13张被大部分60后遗忘的贵重老照片,你还记得他们吗。
你家相册里还有老照片吗,别着急收起来呀,翻一翻可能就翻出一段被我们忽略的日子,旧相纸边角都卷了,颜色偏暖又有点糊,可一瞅就能把人拽回去,那时候人们的脸上是真神气真认真,今天就按我手里这叠照片,跟你慢慢唠一唠。
图中这身蓝白条纹的水手衫叫海魂衫,头上绿盔写着“JB”是“警备”的意思,钢盔边缘有一道金属包口,阳光一照亮得晃眼,肩带上别着枪背带,年轻面庞紧着线条,站姿一板一眼,妈妈说当年路过码头见过这样的队伍,转个弯风就把袖口吹鼓了,干练到不带一丝多余动作。

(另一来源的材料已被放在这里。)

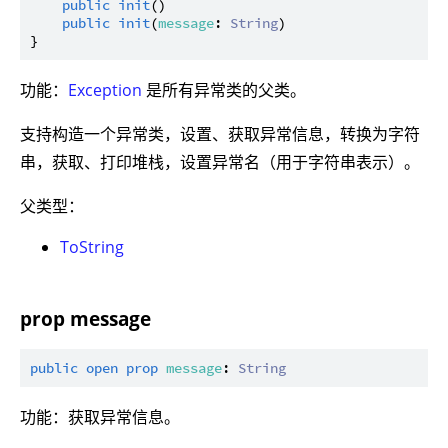
public
init
()

public
init
(
message
: 
String
)

功能：
Exception
是所有异常类的父类。
支持构造一个异常类，设置、获取异常信息，转换为字符
串，获取、打印堆栈，设置异常名（用于字符串表示）。
父类型：
ToString
prop message
public
open
prop
message
: 
String
功能：获取异常信息。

这张泛黄的楼顶合影叫毕业留念,人挤人地肩搭着肩,夹克和呢子大衣全是朴素色儿,谁家相机能按下这一张都算阔气,表情里一半憧憬一半调皮,班长往前一探手,像在说走吧兄弟们,明天见,爸爸看见这张就嘀咕,当年合影要排长队,天冷也得等冲洗店出片子才放心。
这个热闹场景叫友谊照,院子里一地碎阳,孩子们抱作一团笑得前仰后合,短袖条纹衫配绿短裤,后面老瓦房冒着树荫,老师站在墙角边笑得温柔,奶奶说那会儿稀罕见到洋娃娃,孩子们胆子大,摸摸头发问问名字,转身就拉着玩丢手绢去了。

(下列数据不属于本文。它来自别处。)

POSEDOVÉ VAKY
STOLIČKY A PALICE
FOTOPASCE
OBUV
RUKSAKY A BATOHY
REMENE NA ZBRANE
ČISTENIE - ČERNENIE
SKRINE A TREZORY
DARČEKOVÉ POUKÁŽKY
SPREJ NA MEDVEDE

这张三口人照叫影楼全家福,背景是手绘江景,爸爸口袋里插两支笔,妈妈的丝巾打个结,孩子穿着拼色夹克眼睛亮晶晶,一家人坐得端正不敢随便眨眼,快门一响,像把那个年代的体面按牢在相纸上了。
碗边冒着气的这一幕叫家常饭口,短袖汗渍一圈,老屋门楣下挂着红条幅,桌上拍着玉米和一盘红烧肉,热水瓶立在凳子旁边,舀一勺汤唏溜一下,啊家伙,一口就把人带回到午后蝉叫里了,爷爷笑着说那时没什么花活,饭做得香就行。
这个皱纹深刻的侧脸叫作家像,手里夹着一支粗枝条一样的烟,毛衣领口起了球,眼神往旁处一瞥,像在打量又像在敷衍,画里没动静,可你能闻见那股子冲鼻烟味,舌根发苦的那种,舅舅看一眼就笑,写稿人最怕被人打断,话不对味就撵客人走,这脾气我服。
这只像砖头的通信器叫大哥大,黑色机身长天线,拨号得用指甲抠着键,皮包里还躺着一个电池,站在立交桥边儿一通摆弄,风把头发吹成夸张的浪,旁边骑车人全忍不住回头看,以前能拿着它走在街上,那可真是身份的广播,现在手机塞兜里,反倒没了那股子显摆味道。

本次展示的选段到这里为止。